**Description of the task**
Where a line contains the word "Pracodawca", copy that line from the records below.

**Provided records**
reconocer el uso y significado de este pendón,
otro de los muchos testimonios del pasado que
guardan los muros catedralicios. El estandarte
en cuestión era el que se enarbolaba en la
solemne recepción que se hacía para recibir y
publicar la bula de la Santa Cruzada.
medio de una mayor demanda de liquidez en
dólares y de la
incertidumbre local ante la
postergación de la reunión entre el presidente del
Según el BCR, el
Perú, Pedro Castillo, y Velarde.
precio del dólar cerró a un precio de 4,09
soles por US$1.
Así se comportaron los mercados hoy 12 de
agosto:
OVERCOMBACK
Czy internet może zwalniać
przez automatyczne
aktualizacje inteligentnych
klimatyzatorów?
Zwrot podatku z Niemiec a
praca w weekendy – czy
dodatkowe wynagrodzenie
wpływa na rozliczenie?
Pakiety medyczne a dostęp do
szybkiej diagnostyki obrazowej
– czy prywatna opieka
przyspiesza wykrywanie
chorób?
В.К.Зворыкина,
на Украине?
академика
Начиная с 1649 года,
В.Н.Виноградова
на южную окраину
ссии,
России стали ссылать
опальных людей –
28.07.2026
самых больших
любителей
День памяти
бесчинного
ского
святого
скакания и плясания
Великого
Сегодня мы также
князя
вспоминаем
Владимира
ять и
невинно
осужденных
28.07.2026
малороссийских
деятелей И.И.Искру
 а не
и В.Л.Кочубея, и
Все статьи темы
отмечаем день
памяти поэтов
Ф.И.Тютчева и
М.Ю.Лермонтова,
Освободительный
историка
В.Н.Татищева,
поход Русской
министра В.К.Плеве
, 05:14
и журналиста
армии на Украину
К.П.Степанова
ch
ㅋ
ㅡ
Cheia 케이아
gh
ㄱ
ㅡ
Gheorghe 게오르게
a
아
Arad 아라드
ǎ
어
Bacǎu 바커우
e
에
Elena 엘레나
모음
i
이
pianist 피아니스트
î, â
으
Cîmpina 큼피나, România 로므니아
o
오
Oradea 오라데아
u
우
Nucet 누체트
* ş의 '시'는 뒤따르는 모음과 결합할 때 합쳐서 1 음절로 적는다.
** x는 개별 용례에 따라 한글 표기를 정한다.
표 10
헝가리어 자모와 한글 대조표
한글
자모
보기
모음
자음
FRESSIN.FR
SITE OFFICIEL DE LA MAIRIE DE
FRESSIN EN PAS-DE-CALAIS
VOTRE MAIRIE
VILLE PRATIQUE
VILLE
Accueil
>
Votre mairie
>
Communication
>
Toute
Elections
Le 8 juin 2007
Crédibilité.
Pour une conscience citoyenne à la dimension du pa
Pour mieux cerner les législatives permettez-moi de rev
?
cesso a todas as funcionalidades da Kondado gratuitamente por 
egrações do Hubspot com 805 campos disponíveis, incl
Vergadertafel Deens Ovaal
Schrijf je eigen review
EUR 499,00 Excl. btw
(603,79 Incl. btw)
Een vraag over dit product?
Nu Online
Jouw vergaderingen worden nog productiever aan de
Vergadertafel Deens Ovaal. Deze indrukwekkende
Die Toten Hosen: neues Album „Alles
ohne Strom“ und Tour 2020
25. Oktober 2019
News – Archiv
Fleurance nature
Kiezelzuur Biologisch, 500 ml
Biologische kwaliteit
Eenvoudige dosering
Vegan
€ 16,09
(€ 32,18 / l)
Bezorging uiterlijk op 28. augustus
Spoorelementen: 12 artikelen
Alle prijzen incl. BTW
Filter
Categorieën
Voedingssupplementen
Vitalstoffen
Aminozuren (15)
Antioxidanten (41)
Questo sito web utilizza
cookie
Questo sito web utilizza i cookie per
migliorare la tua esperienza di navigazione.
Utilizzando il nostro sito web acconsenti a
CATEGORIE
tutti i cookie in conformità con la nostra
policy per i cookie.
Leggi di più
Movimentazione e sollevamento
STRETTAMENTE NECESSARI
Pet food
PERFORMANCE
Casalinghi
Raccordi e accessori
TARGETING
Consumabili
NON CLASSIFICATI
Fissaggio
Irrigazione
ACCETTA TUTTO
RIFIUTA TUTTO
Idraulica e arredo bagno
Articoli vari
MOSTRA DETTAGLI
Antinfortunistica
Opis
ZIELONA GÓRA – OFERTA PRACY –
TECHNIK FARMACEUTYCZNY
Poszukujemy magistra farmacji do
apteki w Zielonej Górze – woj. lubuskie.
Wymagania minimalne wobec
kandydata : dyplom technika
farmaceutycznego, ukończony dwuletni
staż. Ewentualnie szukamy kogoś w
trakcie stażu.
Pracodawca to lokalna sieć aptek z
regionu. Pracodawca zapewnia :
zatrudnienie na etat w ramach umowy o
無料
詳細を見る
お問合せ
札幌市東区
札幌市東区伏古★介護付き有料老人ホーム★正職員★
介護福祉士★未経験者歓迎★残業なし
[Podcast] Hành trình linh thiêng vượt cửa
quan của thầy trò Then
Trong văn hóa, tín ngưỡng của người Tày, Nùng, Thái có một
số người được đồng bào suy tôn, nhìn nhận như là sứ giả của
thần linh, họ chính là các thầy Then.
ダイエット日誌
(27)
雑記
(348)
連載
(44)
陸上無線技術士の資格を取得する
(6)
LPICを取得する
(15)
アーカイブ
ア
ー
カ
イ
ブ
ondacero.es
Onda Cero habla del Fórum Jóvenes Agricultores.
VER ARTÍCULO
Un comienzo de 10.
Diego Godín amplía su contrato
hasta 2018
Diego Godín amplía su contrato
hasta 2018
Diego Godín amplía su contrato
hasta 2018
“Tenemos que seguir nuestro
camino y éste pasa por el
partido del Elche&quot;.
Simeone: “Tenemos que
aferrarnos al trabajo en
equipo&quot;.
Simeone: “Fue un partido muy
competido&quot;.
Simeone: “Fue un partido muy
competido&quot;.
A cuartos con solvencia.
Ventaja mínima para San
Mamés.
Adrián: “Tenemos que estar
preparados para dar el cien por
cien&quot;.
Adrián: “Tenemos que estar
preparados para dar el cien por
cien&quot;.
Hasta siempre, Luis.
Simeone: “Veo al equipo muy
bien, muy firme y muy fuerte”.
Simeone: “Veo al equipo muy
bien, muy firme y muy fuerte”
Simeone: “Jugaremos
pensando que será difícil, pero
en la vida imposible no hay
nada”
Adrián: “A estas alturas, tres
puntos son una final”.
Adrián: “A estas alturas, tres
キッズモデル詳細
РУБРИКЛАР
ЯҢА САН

**Answer section**
Pracodawca to lokalna sieć aptek z
regionu. Pracodawca zapewnia :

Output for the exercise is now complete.